• EXTRACT:
-.-.-

BY: KYLE WALDEN
Refugees: victims of forced migration; it was hard to imagine that my best friend’s dad fit under that label. I had never met a refugee personally. I asked Houtan who he was going to interview.
Responding casually Houtan responded by saying, “Uhhhh. My Mom.” I gave Houtan a quizzical look.
After a short pause, I said in a doubtful tone, “Your mom is a refugee?” Houtan nodded and began to explain that his mom and dad escaped the Iranian Revolution that occurred in the 1970s. Struck by an epiphany I responded optimistically with, “So….I can interview your dad then?”
Houtan got tired of nodding and instead expressed his answer with a look that could not be read in any other way than, “Duh!”
I worked with Houtan in order to get a suitable time to interview his father, who was able to share details of his life. While in Iran he participated in protests against the Shah and sometimes got dangerously close to being arrested. His family, concerned for his safety, encouraged him to leave before the Iranian revolution spiraled out of control. Mr. Bozorghadad had lived in Iran until 1976 when he attended college at Pasadena and then proceeded to study at Louisiana State University. He is a successful businessman who resides in the beautiful hills of Los Altos with his wife, two daughters, and son. Mr. Bozorghadad is a hard worker who was determined to succeed in America. He enjoys spending time with his family as well as enjoying the fruits of life. However, inside this humorous adult is a man who experienced conflict in a country thousands of miles away. Escaping the Iranian revolution in 1976 when he was 17, he adapted quickly to American culture. However, his diverse ethnic background creates an interesting story about his life and also his views on the world. I had many questions to ask him. I was curious to know how a man with such opposite backgrounds of eastern and western culture could become successful.

-.-.-

Items from a dataset:
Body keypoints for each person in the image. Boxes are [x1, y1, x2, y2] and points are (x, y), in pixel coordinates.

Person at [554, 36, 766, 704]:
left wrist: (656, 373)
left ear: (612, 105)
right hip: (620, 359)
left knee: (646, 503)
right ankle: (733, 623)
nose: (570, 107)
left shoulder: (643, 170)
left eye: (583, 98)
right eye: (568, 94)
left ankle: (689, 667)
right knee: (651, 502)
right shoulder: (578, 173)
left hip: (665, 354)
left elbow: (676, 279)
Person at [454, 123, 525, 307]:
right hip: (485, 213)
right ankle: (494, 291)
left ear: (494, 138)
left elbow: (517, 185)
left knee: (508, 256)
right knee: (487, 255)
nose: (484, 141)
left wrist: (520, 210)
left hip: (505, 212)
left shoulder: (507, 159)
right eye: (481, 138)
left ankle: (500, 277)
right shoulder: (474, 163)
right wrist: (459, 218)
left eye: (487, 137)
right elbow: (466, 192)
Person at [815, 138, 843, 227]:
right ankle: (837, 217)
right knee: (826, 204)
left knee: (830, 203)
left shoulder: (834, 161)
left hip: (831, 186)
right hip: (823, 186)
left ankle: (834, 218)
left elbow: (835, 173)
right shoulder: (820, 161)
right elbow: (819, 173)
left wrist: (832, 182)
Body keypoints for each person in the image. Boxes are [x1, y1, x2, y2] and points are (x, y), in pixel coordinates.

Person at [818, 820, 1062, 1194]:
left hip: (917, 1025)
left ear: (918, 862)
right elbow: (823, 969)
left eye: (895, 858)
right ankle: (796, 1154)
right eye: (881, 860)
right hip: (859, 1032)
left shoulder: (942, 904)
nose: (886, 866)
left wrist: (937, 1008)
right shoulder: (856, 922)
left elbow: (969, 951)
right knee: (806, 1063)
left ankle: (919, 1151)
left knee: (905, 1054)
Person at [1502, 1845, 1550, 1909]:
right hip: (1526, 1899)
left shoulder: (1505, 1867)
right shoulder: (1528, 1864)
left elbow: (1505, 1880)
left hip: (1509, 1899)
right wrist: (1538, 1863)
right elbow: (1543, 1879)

-.-.-

• WHAT TO WORK ON:
a – Please decide whether each statement agrees with the refugee interview account, answering yes or no and quoting the deciding words: (i) Mr. Bozorghadad lived in Iran until 1976. (ii) After Pasadena, he went on to study at Stanford University. (iii) He escaped the Iranian revolution at the age of 20.
b – Print the passage of the refugee interview account that begins at the words "BY: KYLE WALDEN" and ends after the words "going to interview.".

• TASK-BY-TASK OUTPUTS:
a –
(i) Yes: "Mr. Bozorghadad had lived in Iran until 1976"
(ii) No: "attended college at Pasadena and then proceeded to study at Louisiana State University"
(iii) No: "Escaping the Iranian revolution in 1976 when he was 17"

b –
BY: KYLE WALDEN
Refugees: victims of forced migration; it was hard to imagine that my best friend’s dad fit under that label. I had never met a refugee personally. I asked Houtan who he was going to interview.